[PROMPT]
In which lines of the data does the string "building" appear? Copy every one.

Records from a collection
+-------+

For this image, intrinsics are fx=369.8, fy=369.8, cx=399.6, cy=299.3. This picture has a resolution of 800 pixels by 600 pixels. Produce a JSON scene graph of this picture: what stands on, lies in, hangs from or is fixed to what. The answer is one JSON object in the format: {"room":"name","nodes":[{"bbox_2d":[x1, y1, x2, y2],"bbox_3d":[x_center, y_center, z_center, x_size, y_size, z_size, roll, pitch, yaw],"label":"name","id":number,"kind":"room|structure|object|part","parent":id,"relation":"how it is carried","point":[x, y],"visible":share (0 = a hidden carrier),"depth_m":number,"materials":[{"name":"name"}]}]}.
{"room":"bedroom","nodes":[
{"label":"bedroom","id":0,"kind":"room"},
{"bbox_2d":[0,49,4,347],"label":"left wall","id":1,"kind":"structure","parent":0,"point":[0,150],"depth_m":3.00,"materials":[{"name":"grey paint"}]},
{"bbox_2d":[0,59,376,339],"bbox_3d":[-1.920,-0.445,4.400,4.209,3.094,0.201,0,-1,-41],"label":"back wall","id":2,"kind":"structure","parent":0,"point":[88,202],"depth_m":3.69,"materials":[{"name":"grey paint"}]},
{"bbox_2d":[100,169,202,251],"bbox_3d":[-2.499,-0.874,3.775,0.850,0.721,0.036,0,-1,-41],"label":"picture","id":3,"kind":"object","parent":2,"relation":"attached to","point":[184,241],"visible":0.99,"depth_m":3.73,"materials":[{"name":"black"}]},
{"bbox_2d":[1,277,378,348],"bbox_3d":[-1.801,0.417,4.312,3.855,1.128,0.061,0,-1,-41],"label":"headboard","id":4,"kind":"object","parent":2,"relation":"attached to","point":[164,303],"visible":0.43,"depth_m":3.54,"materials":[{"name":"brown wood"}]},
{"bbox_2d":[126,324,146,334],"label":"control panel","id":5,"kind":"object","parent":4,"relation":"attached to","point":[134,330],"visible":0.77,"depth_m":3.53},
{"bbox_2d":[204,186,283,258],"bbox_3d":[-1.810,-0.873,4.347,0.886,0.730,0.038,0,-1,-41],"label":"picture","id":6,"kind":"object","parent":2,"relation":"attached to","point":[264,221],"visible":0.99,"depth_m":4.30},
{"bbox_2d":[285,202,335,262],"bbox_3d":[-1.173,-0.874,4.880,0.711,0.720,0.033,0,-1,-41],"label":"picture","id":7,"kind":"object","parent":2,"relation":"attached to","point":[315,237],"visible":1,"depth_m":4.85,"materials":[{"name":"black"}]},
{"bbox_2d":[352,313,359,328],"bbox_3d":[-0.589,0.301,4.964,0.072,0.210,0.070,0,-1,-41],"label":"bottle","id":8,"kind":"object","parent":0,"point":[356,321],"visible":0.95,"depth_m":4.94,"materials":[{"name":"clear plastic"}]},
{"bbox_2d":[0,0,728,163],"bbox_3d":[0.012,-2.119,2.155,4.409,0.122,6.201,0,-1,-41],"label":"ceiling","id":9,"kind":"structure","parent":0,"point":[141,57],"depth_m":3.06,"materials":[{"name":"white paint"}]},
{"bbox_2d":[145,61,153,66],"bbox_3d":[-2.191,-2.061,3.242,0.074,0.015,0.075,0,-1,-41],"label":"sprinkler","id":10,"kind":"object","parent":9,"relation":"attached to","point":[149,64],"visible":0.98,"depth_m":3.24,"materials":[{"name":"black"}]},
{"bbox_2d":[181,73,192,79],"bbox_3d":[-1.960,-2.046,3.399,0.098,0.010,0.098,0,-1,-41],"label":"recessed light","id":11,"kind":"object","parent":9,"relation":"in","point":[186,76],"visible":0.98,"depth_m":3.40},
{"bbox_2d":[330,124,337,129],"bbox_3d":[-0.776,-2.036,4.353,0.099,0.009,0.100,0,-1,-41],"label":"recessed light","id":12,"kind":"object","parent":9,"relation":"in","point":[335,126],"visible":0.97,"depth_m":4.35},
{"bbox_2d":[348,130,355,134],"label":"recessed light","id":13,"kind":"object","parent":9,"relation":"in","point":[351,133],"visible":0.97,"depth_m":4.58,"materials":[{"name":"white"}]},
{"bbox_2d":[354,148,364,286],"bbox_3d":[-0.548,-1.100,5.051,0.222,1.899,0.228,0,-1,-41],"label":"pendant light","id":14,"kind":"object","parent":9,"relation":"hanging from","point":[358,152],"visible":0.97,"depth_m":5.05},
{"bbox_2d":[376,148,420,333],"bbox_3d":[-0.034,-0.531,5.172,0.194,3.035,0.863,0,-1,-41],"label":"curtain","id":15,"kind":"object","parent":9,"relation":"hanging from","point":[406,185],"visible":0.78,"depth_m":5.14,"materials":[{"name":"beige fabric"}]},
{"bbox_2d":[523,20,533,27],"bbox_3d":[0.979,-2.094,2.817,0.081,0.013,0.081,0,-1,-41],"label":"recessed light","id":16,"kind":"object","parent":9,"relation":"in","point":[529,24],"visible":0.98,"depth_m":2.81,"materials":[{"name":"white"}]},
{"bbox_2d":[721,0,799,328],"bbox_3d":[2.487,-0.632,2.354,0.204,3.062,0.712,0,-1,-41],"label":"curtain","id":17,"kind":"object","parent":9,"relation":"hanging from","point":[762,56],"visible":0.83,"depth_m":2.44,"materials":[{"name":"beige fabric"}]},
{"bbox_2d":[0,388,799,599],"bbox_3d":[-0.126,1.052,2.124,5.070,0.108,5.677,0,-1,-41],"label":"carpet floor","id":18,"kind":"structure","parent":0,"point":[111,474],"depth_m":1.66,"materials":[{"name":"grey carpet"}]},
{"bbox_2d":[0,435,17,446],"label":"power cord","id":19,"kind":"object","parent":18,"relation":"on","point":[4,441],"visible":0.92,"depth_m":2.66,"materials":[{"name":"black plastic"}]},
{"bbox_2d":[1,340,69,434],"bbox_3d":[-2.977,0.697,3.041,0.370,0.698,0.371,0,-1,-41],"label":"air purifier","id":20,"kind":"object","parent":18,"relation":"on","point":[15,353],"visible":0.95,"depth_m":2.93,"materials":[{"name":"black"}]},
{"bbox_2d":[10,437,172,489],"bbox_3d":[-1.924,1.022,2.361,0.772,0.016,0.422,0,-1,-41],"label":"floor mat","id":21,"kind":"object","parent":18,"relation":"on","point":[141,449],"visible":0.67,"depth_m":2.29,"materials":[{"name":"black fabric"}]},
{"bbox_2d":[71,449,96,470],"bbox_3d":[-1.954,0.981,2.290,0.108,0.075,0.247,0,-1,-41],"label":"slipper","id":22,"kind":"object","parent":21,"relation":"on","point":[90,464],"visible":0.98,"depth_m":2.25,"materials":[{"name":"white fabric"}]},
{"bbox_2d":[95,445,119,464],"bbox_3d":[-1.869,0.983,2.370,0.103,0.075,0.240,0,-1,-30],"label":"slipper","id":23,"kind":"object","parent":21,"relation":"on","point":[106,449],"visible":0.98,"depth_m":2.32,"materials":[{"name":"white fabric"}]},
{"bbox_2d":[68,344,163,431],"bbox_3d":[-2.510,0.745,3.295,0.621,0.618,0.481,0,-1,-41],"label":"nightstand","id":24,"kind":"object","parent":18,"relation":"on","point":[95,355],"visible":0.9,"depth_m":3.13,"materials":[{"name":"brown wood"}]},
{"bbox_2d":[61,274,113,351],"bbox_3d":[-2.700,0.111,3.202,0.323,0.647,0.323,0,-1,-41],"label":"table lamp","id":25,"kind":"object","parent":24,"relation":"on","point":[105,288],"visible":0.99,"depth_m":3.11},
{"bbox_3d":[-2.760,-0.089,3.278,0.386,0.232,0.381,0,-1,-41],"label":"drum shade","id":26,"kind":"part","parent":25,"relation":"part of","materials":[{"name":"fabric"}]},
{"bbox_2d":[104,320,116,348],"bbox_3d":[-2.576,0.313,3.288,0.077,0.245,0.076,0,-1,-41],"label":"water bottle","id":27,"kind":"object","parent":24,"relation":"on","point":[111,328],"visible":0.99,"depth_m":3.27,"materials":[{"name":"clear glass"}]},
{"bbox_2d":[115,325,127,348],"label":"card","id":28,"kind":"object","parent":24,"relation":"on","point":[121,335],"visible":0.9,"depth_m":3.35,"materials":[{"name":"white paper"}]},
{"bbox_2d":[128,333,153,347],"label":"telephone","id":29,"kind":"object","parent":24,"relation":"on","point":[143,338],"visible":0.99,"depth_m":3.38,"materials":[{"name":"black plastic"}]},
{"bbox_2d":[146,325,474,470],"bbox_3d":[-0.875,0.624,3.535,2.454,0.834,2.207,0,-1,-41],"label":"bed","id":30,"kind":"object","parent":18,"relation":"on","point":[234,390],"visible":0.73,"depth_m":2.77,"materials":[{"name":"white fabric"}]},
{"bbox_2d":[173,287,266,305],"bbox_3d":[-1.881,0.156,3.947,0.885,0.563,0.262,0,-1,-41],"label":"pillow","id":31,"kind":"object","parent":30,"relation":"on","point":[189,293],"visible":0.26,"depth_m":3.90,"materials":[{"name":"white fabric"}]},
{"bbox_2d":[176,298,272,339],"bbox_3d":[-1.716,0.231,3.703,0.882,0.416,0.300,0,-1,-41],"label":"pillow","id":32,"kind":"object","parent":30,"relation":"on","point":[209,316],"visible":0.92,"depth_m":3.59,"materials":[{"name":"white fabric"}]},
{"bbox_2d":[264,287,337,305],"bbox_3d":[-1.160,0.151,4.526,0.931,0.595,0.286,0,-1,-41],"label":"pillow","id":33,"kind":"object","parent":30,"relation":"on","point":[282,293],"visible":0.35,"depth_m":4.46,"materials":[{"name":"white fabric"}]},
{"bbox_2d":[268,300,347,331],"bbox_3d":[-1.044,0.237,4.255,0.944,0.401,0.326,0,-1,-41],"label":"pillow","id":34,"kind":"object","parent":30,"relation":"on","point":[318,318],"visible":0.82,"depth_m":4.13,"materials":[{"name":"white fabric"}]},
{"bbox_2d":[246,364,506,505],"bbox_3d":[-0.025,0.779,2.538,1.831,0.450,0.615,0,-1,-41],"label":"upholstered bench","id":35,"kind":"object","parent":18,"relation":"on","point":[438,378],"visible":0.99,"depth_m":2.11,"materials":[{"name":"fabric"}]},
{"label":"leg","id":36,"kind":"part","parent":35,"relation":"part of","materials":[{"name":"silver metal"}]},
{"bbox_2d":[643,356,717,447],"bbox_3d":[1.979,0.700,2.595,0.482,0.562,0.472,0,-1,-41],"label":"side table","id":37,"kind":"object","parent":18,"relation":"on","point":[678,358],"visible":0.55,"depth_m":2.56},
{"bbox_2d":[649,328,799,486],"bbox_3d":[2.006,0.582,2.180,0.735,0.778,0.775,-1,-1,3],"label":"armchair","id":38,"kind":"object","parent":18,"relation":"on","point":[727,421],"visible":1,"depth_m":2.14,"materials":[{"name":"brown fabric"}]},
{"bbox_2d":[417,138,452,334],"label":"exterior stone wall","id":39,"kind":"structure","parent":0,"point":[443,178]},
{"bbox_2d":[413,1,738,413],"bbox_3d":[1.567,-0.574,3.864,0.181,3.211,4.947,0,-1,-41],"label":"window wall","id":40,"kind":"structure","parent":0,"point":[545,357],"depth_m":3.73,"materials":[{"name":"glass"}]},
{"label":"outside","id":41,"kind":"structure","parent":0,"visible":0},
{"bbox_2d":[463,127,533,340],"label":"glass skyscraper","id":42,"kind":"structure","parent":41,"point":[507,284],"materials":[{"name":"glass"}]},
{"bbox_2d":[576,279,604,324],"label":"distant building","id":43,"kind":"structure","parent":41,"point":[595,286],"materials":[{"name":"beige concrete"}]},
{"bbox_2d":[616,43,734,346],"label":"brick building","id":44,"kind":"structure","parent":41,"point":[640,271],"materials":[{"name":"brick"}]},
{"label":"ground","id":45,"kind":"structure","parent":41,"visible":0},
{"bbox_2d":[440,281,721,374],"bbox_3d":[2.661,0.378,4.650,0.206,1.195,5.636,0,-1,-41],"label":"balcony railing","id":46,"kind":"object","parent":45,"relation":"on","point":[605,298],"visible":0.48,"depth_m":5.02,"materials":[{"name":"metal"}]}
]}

+-------+

[RESULT FOR THIS EXERCISE]
{"bbox_2d":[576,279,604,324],"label":"distant building","id":43,"kind":"structure","parent":41,"point":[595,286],"materials":[{"name":"beige concrete"}]},
{"bbox_2d":[616,43,734,346],"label":"brick building","id":44,"kind":"structure","parent":41,"point":[640,271],"materials":[{"name":"brick"}]},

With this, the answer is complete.